Por isso a importância de programas preventivos ou de compliance para trabalhar a evitação de comportamentos como esses envolvendo funcionários públicos e pessoas físicas ou jurídicas, para evitar que haja a troca de ofertas e vantagens em prejuízo da Administração Pública.
II – Lavagem de Dinheiro
A Lei nº 9.613 de 1998 descreve o crime de “lavagem” ou ocultação de bens, muito conhecido como lavagem de dinheiro, que consiste no ato de ocultar ou dissimular a origem ilícita de bens ou valores que sejam frutos de crimes.
A expressão “lavagem de dinheiro” surgiu, pois o dinheiro adquirido de forma ilícita é “sujo”, e necessita ter uma aparência de legalidade; ou seja, precisa ser “lavado” (ocultado e transmutado) para parecer “limpo” (lícito).
Outros exemplos desse tipo de crime são: dinheiro obtido com a venda de drogas ilícitas é colocado em sociedade empresarial e torna-se rendimentos de investimentos ou pró-labores, e, também, a compra, com dinheiro ilícito, de obras de arte ou produtos de luxos para revendê-los em seguida, para dar a aparência de um operação comercial legal.
A pena prevista é de 3 até 10 anos de reclusão e multa. A Lei prevê penas maiores para os casos nos quais o crime ocorra de forma reiterada ou por intermédio de organização criminosa.
Se o acusado colaborar espontaneamente, prestando esclarecimentos que conduzam à apuração das infrações penais, à identificação de outros participantes, ou à localização dos bens ou valores, poderá ser beneficiado com redução de até 2/3 da pena, regime prisional mais brando, não aplicação da pena, ou substituição por penas alternativas.
Nos termos da legislação aplicável, tem-se verbis:
“Lei nº 9.613, de 3 de março de 1998.
Dos Crimes de “Lavagem” ou Ocultação de Bens, Direitos e Valores
Art. 1o Ocultar ou dissimular a natureza, origem, localização, disposição, movimentação ou propriedade de bens, direitos ou valores provenientes, direta ou indiretamente, de infração penal. (Redação dada pela Lei nº 12.683, de 2012)

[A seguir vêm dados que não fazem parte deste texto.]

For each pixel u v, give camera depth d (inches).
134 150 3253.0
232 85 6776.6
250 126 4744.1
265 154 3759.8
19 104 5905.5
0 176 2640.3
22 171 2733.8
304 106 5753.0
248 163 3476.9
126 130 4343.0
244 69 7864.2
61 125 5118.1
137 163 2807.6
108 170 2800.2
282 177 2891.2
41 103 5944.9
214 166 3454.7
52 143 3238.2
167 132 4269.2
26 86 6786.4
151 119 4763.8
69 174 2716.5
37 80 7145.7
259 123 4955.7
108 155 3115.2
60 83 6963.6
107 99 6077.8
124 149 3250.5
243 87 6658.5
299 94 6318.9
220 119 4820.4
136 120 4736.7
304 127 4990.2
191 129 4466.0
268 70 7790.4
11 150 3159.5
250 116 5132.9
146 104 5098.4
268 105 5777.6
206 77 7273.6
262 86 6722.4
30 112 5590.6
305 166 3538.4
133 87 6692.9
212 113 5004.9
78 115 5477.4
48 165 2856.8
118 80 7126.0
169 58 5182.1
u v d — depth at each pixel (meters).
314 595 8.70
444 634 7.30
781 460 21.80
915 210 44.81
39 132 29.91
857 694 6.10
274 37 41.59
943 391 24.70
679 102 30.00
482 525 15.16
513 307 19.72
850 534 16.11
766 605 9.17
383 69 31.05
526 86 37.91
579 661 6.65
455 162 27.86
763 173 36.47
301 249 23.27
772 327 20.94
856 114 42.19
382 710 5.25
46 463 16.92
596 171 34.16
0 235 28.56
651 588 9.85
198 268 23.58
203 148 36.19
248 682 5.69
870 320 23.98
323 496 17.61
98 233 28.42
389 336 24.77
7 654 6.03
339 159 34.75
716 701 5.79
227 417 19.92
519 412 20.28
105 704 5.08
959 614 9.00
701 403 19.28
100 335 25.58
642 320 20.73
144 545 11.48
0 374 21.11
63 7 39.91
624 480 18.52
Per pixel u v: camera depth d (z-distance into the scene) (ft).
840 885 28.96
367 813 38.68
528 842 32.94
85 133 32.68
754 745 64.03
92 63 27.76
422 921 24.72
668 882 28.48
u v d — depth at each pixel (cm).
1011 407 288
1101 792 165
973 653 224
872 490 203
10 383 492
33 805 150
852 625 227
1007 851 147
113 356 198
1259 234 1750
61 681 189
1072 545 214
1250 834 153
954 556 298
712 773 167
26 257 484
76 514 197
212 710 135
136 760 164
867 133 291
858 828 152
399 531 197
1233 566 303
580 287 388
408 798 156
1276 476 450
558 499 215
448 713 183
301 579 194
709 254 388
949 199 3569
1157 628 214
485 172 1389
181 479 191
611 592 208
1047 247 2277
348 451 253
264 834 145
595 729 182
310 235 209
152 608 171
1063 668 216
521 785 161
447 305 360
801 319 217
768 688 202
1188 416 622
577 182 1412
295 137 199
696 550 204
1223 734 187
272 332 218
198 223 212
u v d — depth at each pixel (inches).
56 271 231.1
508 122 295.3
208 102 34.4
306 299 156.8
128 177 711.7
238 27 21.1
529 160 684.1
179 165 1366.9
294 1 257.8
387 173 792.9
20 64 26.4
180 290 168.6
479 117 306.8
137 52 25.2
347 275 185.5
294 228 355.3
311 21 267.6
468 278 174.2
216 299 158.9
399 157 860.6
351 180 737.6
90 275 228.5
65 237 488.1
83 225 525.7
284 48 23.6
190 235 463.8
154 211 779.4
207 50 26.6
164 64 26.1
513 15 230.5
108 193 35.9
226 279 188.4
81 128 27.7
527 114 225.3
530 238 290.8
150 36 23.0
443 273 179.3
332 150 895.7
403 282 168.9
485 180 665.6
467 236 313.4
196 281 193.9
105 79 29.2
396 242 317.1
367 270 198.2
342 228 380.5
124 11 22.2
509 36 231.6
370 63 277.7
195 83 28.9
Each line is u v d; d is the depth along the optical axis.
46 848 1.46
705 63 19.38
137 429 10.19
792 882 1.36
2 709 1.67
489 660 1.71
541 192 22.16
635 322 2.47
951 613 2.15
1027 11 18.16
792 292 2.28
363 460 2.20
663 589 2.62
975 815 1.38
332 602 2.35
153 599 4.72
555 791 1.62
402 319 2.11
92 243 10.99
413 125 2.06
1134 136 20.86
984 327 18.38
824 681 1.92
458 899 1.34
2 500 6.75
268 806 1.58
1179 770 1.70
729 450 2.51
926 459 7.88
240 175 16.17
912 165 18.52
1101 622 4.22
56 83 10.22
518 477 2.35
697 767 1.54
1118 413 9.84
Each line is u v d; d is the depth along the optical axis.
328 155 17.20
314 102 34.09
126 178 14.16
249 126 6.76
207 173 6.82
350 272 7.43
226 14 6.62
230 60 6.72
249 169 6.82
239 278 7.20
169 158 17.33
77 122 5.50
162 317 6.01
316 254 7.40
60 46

Pena: reclusão, de 3 (três) a 10 (dez) anos, e multa. (Redação dada pela Lei nº 12.683, de 2012)
Parágrafo 1o Incorre na mesma pena quem, para ocultar ou dissimular a utilização de bens, direitos ou valores provenientes de infração penal: (Redação dada pela Lei nº 12.683, de 2012)
I – os converte em ativos lícitos;
II – os adquire, recebe, troca, negocia, dá ou recebe em garantia, guarda, tem em depósito, movimenta ou transfere;
III – importa ou exporta bens com valores não correspondentes aos verdadeiros.
Parágrafo 2o Incorre, ainda, na mesma pena quem: (Redação dada pela Lei nº 12.683, de 2012)
I – utiliza, na atividade econômica ou financeira, bens, direitos ou valores provenientes de infração penal; (Redação dada pela Lei nº 12.683, de 2012)
II – participa de grupo, associação ou escritório tendo conhecimento de que sua atividade principal ou secundária é dirigida à prática de crimes previstos nesta Lei.
3º A tentativa é punida nos termos do parágrafo único do art. 14 do Código Penal.
4o A pena será aumentada de um a dois terços, se os crimes definidos nesta Lei forem cometidos de forma reiterada ou por intermédio de organização criminosa. (Redação dada pela Lei nº 12.683, de 2012)
5o A pena poderá ser reduzida de um a dois terços e ser cumprida em regime aberto ou semiaberto, facultando-se ao juiz deixar de aplicá-la ou substituí-la, a qualquer tempo, por pena restritiva de direitos, se o autor, coautor ou partícipe colaborar espontaneamente com as autoridades, prestando esclarecimentos que conduzam à apuração das infrações penais, à identificação dos autores, coautores e partícipes, ou à localização dos bens, direitos ou valores objeto do crime. (Redação dada pela Lei nº 12.683, de 2012).”
No âmbito da Administração Pública, quaisquer valores obtidos ilicitamente e recolocados no mercado por meio de terceiros ou “laranjas” pode, mediante comprovação do “follow the money” (rastro do dinheiro), gerar imputações de lavagem de dinheiro, razão pela qual o dever do funcionário público e daquele que contrata com a Administração Pública é de, cada vez mais, possuir Controles Internos com rigores até mesmo maiores na transparência e eticidade no uso de seus proventos, sob pena de riscos reputacionais quase irreparáveis.